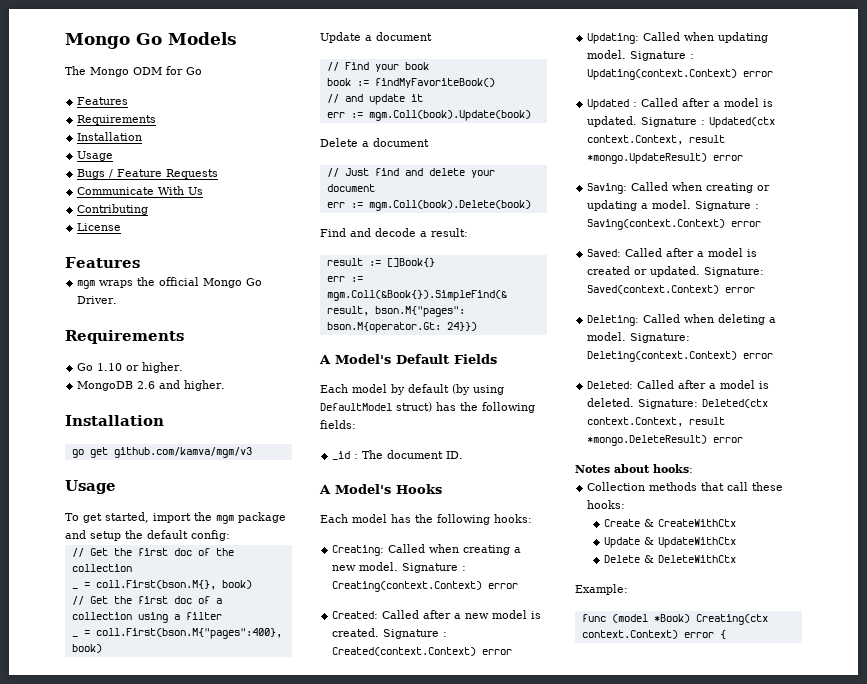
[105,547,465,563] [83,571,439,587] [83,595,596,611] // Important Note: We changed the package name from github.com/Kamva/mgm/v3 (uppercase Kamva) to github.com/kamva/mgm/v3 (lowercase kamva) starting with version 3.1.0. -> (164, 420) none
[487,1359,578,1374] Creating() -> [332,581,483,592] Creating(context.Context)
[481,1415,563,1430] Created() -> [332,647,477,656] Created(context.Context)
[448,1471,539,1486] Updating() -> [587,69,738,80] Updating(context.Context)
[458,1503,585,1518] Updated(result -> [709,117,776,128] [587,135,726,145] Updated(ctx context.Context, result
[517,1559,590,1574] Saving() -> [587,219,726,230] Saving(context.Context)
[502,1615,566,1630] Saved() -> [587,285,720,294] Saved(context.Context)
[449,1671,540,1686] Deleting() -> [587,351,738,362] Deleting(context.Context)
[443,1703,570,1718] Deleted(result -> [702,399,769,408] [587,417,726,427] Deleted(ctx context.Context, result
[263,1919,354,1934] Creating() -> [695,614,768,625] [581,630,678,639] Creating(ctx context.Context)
■ ■ ■
* [Job item]: Search the records for the string "Creating" and report each line that has it.

* [Solution for this task]:
[487,1359,578,1374] Creating() -> [332,581,483,592] Creating(context.Context)
[263,1919,354,1934] Creating() -> [695,614,768,625] [581,630,678,639] Creating(ctx context.Context)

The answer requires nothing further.